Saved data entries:
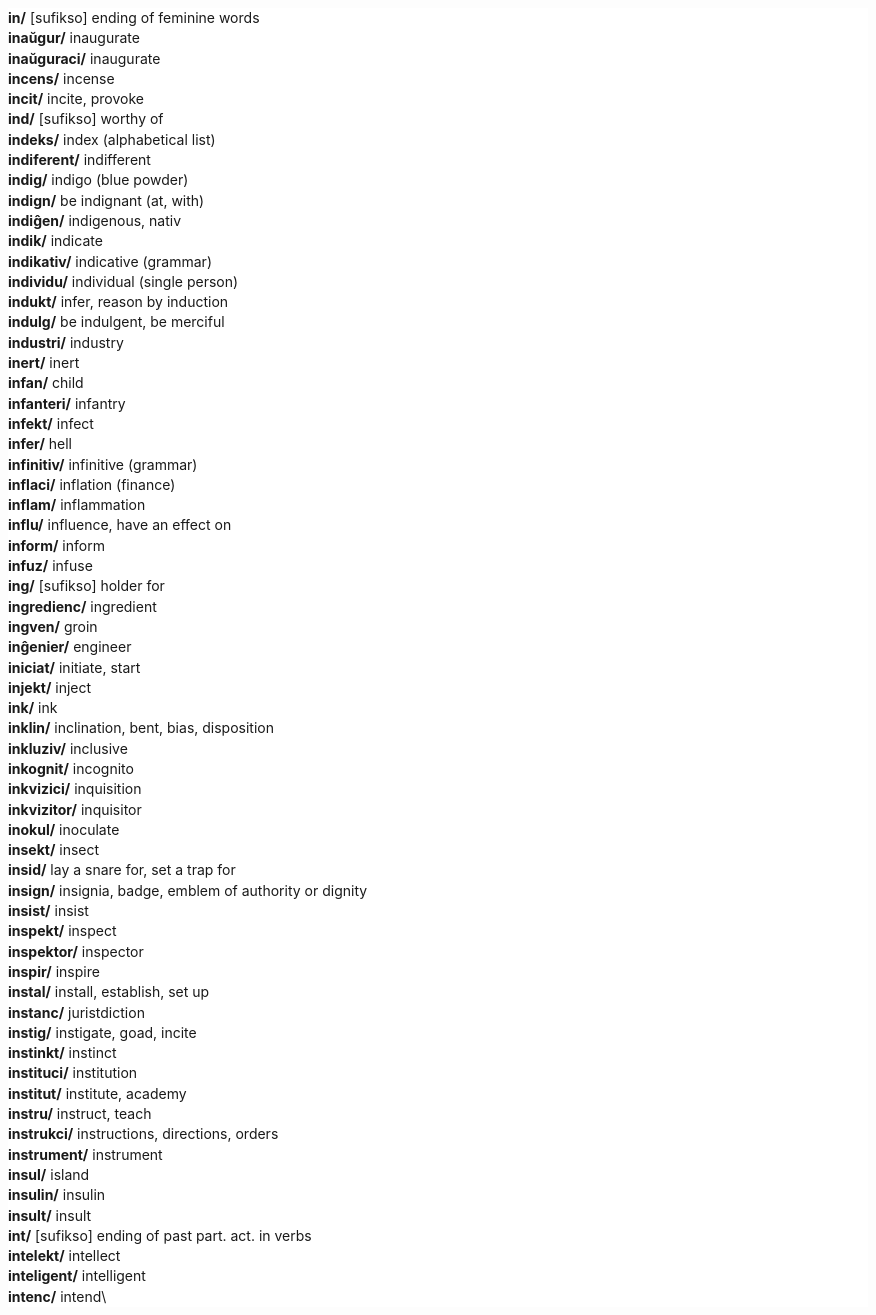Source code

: **in/** \[sufikso\] ending of feminine words\
**inaŭgur/** inaugurate\
**inaŭguraci/** inaugurate\
**incens/** incense\
**incit/** incite, provoke\
**ind/** \[sufikso\] worthy of\
**indeks/** index (alphabetical list)\
**indiferent/** indifferent\
**indig/** indigo (blue powder)\
**indign/** be indignant (at, with)\
**indiĝen/** indigenous, nativ\
**indik/** indicate\
**indikativ/** indicative (grammar)\
**individu/** individual (single person)\
**indukt/** infer, reason by induction\
**indulg/** be indulgent, be merciful\
**industri/** industry\
**inert/** inert\
**infan/** child\
**infanteri/** infantry\
**infekt/** infect\
**infer/** hell\
**infinitiv/** infinitive (grammar)\
**inflaci/** inflation (finance)\
**inflam/** inflammation\
**influ/** influence, have an effect on\
**inform/** inform\
**infuz/** infuse\
**ing/** \[sufikso\] holder for\
**ingredienc/** ingredient\
**ingven/** groin\
**inĝenier/** engineer\
**iniciat/** initiate, start\
**injekt/** inject\
**ink/** ink\
**inklin/** inclination, bent, bias, disposition\
**inkluziv/** inclusive\
**inkognit/** incognito\
**inkvizici/** inquisition\
**inkvizitor/** inquisitor\
**inokul/** inoculate\
**insekt/** insect\
**insid/** lay a snare for, set a trap for\
**insign/** insignia, badge, emblem of authority or dignity\
**insist/** insist\
**inspekt/** inspect\
**inspektor/** inspector\
**inspir/** inspire\
**instal/** install, establish, set up\
**instanc/** juristdiction\
**instig/** instigate, goad, incite\
**instinkt/** instinct\
**instituci/** institution\
**institut/** institute, academy\
**instru/** instruct, teach\
**instrukci/** instructions, directions, orders\
**instrument/** instrument\
**insul/** island\
**insulin/** insulin\
**insult/** insult\
**int/** \[sufikso\] ending of past part. act. in verbs\
**intelekt/** intellect\
**inteligent/** intelligent\
**intenc/** intend\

* **Exercise objective**
Every entry must be reproduced exactly, with the images left out.

* **Task output**
Source code

: **in/** \[sufikso\] ending of feminine words\
**inaŭgur/** inaugurate\
**inaŭguraci/** inaugurate\
**incens/** incense\
**incit/** incite, provoke\
**ind/** \[sufikso\] worthy of\
**indeks/** index (alphabetical list)\
**indiferent/** indifferent\
**indig/** indigo (blue powder)\
**indign/** be indignant (at, with)\
**indiĝen/** indigenous, nativ\
**indik/** indicate\
**indikativ/** indicative (grammar)\
**individu/** individual (single person)\
**indukt/** infer, reason by induction\
**indulg/** be indulgent, be merciful\
**industri/** industry\
**inert/** inert\
**infan/** child\
**infanteri/** infantry\
**infekt/** infect\
**infer/** hell\
**infinitiv/** infinitive (grammar)\
**inflaci/** inflation (finance)\
**inflam/** inflammation\
**influ/** influence, have an effect on\
**inform/** inform\
**infuz/** infuse\
**ing/** \[sufikso\] holder for\
**ingredienc/** ingredient\
**ingven/** groin\
**inĝenier/** engineer\
**iniciat/** initiate, start\
**injekt/** inject\
**ink/** ink\
**inklin/** inclination, bent, bias, disposition\
**inkluziv/** inclusive\
**inkognit/** incognito\
**inkvizici/** inquisition\
**inkvizitor/** inquisitor\
**inokul/** inoculate\
**insekt/** insect\
**insid/** lay a snare for, set a trap for\
**insign/** insignia, badge, emblem of authority or dignity\
**insist/** insist\
**inspekt/** inspect\
**inspektor/** inspector\
**inspir/** inspire\
**instal/** install, establish, set up\
**instanc/** juristdiction\
**instig/** instigate, goad, incite\
**instinkt/** instinct\
**instituci/** institution\
**institut/** institute, academy\
**instru/** instruct, teach\
**instrukci/** instructions, directions, orders\
**instrument/** instrument\
**insul/** island\
**insulin/** insulin\
**insult/** insult\
**int/** \[sufikso\] ending of past part. act. in verbs\
**intelekt/** intellect\
**inteligent/** intelligent\
**intenc/** intend\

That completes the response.